# email notifications not working



## conlechi (May 6, 2006)

Have email notifications stopped again or is it just me :?


----------



## Hoggy (May 8, 2002)

Hi Mark, John-H was looking into it earlier today.
Hoggy.


----------



## John-H (Jul 13, 2005)

Hi Mark,

We decided not to send you any more emails :wink:

Actually, yes you are correct, We've noticed it getting a bit spuradic over the last few hours and it seems to have stopped now. I've tried sending a test email out from the system and that's not worked so I'm presuming it's a mail server issue so I've emailed for support. Hopefully a reboot will sort it soon - providing the email gets through :roll:

Chees,
John


----------



## John-H (Jul 13, 2005)

Just had a shed load come through - perhaps it's been reset and is now catching up - hopefully


----------



## John-H (Jul 13, 2005)

Test email now works instantly


----------



## conlechi (May 6, 2006)

All working fine for me now  Thanks John


----------



## John-H (Jul 13, 2005)

Apparently the mail server ran out of memory but a reboot cured it.


----------



## A3DFU (May 7, 2002)

again -----> since some time now. I get some but only about one tenths :?

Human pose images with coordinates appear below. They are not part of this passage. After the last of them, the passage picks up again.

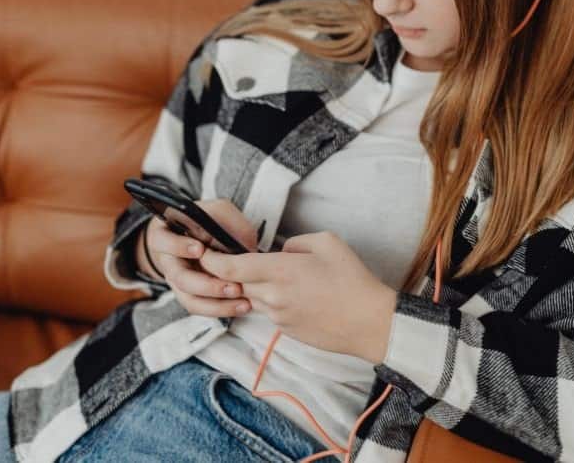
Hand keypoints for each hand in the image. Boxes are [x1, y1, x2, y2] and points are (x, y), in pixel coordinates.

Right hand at [142, 199, 258, 317]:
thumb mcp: (218, 212)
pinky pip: (201, 307)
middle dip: (206, 284)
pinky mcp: (190, 296)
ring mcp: (178, 282)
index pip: (162, 240)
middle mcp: (168, 261)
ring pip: (189, 299)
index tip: (199, 249)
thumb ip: (228, 222)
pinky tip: (241, 306)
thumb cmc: (209, 222)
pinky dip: (221, 308)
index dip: (179, 246)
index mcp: (166, 235)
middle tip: (232, 286)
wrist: (203, 239)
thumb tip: (244, 245)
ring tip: (242, 301)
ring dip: (216, 303)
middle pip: (179, 278)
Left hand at [198, 231, 397, 363]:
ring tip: (281, 278)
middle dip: (230, 273)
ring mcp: (278, 316)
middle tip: (233, 260)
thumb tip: (281, 252)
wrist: (369, 322)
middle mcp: (273, 296)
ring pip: (253, 298)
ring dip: (255, 288)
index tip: (204, 252)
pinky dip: (274, 302)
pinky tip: (299, 296)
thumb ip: (294, 243)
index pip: (230, 268)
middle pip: (235, 284)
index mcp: (280, 271)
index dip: (211, 260)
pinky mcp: (286, 331)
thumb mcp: (326, 242)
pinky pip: (270, 312)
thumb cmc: (352, 279)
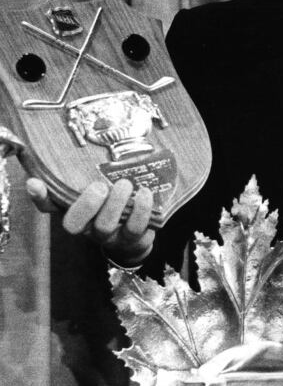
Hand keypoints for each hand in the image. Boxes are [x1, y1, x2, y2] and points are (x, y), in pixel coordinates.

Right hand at [25, 177, 154, 266]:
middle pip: (75, 223)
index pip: (49, 207)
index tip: (34, 182)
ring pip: (106, 225)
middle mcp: (87, 228)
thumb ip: (90, 179)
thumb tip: (81, 146)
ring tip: (125, 184)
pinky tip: (145, 193)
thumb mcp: (101, 194)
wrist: (136, 238)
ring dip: (115, 204)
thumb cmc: (114, 208)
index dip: (40, 197)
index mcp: (75, 213)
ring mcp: (109, 236)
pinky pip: (135, 227)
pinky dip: (141, 209)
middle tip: (100, 186)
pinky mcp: (132, 239)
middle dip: (86, 203)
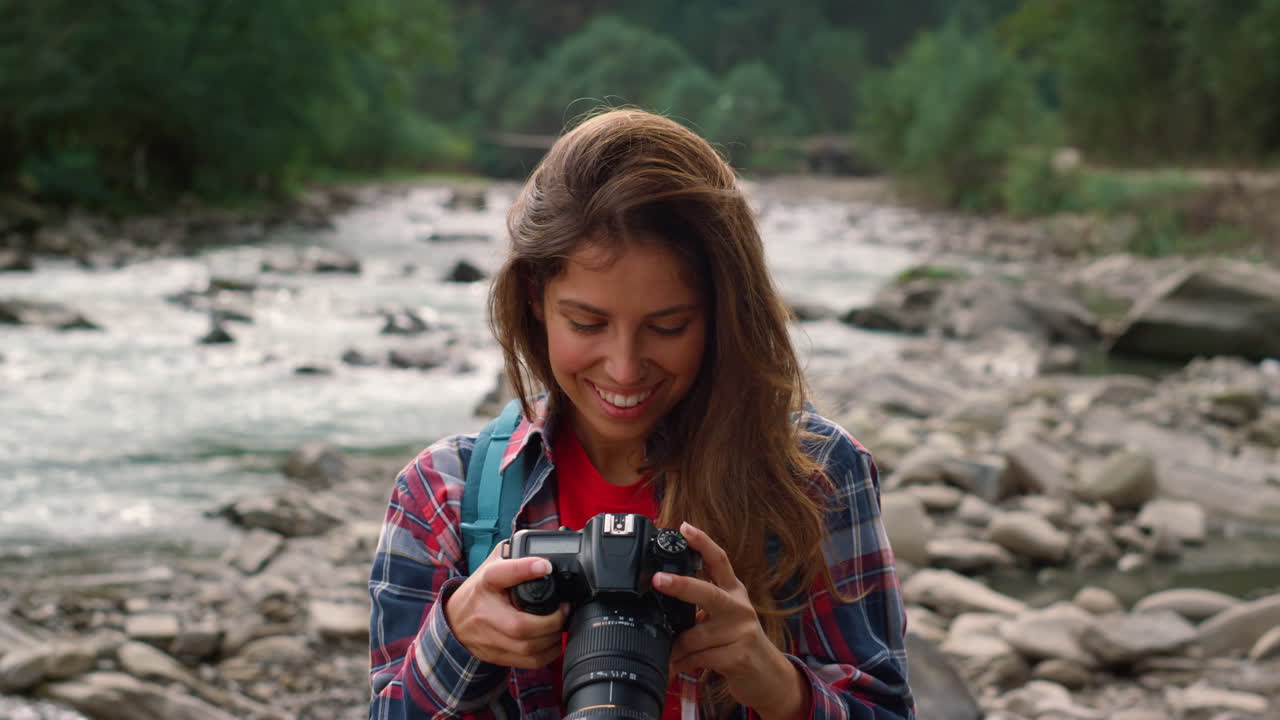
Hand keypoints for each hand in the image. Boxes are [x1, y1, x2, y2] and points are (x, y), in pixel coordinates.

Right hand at [445, 542, 566, 668]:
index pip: (499, 575)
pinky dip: (548, 653)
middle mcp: (484, 612)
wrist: (454, 621)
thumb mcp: (491, 565)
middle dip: (551, 620)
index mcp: (485, 583)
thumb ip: (514, 555)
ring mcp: (489, 638)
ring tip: (561, 624)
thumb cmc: (479, 591)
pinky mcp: (496, 655)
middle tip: (564, 609)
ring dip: (553, 637)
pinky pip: (529, 661)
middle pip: (520, 625)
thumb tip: (546, 553)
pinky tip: (553, 640)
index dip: (523, 569)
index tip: (545, 565)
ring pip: (527, 647)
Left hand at [653, 523, 808, 719]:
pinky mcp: (740, 655)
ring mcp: (742, 631)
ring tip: (668, 654)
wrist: (767, 676)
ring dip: (676, 647)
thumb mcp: (723, 616)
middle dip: (681, 585)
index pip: (719, 560)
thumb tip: (662, 596)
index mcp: (733, 591)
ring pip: (695, 634)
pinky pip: (700, 657)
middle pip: (708, 592)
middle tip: (658, 580)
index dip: (702, 542)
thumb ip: (699, 605)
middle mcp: (739, 607)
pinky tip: (678, 666)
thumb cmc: (737, 642)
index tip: (683, 527)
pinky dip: (684, 662)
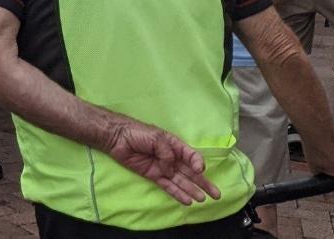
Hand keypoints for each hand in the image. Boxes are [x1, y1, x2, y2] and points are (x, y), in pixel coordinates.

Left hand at [101, 118, 219, 205]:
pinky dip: (177, 193)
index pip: (191, 155)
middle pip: (190, 172)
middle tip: (216, 194)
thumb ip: (166, 153)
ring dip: (192, 190)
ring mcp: (162, 168)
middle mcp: (171, 158)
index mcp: (174, 145)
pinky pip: (168, 186)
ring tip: (203, 199)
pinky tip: (187, 201)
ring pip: (181, 181)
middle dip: (203, 182)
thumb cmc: (137, 132)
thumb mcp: (156, 137)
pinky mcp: (153, 175)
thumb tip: (171, 169)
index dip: (198, 163)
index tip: (201, 169)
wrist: (117, 137)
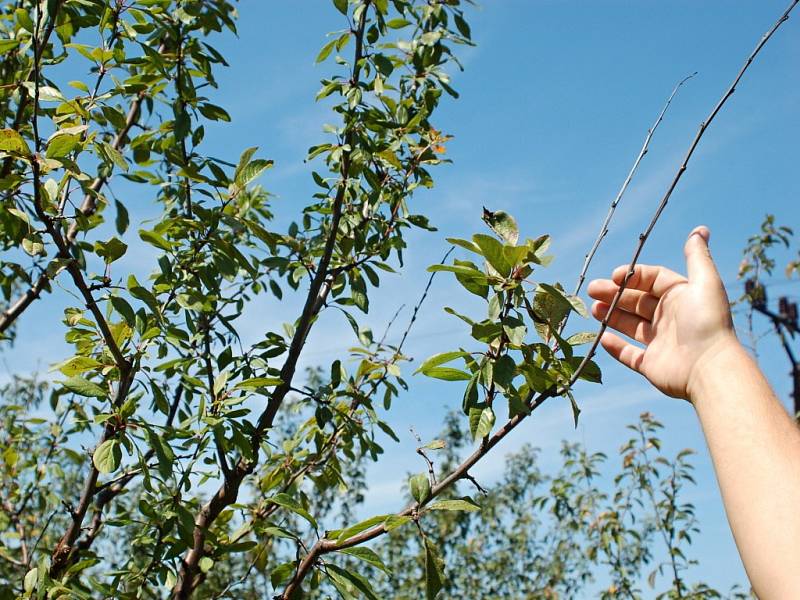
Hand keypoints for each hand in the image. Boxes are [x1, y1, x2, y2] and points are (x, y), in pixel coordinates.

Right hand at [586, 226, 736, 400]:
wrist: (709, 368)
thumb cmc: (707, 322)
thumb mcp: (704, 282)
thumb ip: (697, 256)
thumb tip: (700, 229)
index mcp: (681, 297)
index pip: (652, 281)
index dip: (633, 276)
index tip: (614, 276)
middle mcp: (670, 318)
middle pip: (637, 301)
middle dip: (614, 294)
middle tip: (592, 290)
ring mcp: (660, 343)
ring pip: (629, 325)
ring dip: (610, 315)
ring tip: (592, 308)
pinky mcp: (651, 365)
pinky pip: (629, 354)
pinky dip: (615, 346)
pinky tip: (601, 336)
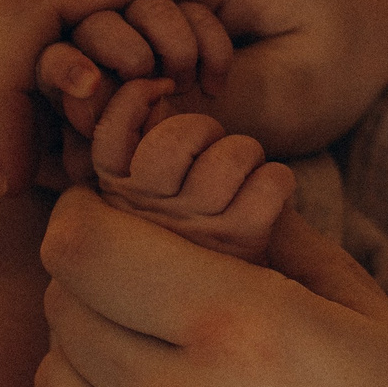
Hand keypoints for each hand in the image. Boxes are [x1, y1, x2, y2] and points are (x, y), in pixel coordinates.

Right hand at [0, 0, 387, 193]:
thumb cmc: (343, 45)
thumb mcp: (294, 101)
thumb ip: (194, 118)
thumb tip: (96, 130)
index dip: (3, 90)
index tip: (12, 175)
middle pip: (30, 7)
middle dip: (51, 97)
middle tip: (113, 154)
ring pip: (45, 10)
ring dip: (85, 78)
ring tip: (178, 97)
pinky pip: (65, 3)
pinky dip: (88, 59)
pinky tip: (154, 85)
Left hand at [30, 189, 387, 386]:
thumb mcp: (361, 308)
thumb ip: (264, 232)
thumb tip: (182, 176)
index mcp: (240, 330)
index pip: (82, 245)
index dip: (90, 223)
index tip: (115, 231)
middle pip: (62, 310)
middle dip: (101, 294)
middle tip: (158, 314)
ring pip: (51, 385)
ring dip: (93, 371)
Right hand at [89, 77, 294, 260]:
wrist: (222, 298)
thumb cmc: (182, 223)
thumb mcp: (146, 188)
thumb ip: (140, 138)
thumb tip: (155, 90)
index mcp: (119, 193)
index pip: (110, 136)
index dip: (134, 100)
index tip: (160, 88)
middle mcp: (151, 214)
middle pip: (174, 142)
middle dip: (200, 128)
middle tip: (209, 143)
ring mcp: (197, 229)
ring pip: (230, 158)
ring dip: (246, 152)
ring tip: (243, 169)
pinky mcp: (242, 241)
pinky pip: (270, 183)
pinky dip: (277, 179)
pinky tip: (269, 191)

PS, it didn't cure it for me


----------



## Ikon66 (Sep 12, 2003)

Still fine for me :?


----------



## John-H (Jul 13, 2005)

I'm getting them coming through but with a bit of a delay today. Dani, are you not getting them within the hour? Mine are but not instant today. Maybe nothing... When we reset the server did you not receive loads of notifications and things catch up?


----------



## A3DFU (May 7, 2002)

John-H said:


> When we reset the server did you not receive loads of notifications and things catch up?


Some came through and still do - others do not :?


----------